Could you find every line in the entries below that holds the word "учебное" and copy it?

Saved data entries
|---|

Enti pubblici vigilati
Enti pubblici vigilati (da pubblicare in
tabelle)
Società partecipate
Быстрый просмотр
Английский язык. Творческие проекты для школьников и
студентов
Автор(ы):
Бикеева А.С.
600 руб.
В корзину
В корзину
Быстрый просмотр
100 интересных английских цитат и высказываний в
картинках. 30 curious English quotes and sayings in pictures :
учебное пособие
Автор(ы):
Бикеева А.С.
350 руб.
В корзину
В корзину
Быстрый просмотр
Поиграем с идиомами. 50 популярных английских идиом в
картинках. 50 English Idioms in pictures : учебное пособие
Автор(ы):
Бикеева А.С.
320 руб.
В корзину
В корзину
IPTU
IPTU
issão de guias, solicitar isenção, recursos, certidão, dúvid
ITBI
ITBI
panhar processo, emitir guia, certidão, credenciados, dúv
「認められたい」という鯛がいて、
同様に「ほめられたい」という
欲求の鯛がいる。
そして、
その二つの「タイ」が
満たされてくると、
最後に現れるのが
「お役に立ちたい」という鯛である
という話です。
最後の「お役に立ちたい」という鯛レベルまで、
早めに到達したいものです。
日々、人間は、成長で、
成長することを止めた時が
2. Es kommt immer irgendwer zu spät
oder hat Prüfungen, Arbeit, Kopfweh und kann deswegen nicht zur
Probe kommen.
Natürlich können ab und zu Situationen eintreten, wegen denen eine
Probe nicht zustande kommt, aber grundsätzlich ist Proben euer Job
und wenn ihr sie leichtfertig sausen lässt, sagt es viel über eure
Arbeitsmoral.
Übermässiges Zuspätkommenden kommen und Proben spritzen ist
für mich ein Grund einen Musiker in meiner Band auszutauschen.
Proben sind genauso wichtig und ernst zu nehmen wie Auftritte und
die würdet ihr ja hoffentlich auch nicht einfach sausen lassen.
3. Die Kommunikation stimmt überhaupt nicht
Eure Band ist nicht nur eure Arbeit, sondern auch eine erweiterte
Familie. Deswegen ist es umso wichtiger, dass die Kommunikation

|---|

→ **ANSWER SECTION**
учебное пособие
картинках. 50 English Idioms in pictures : учебное пособие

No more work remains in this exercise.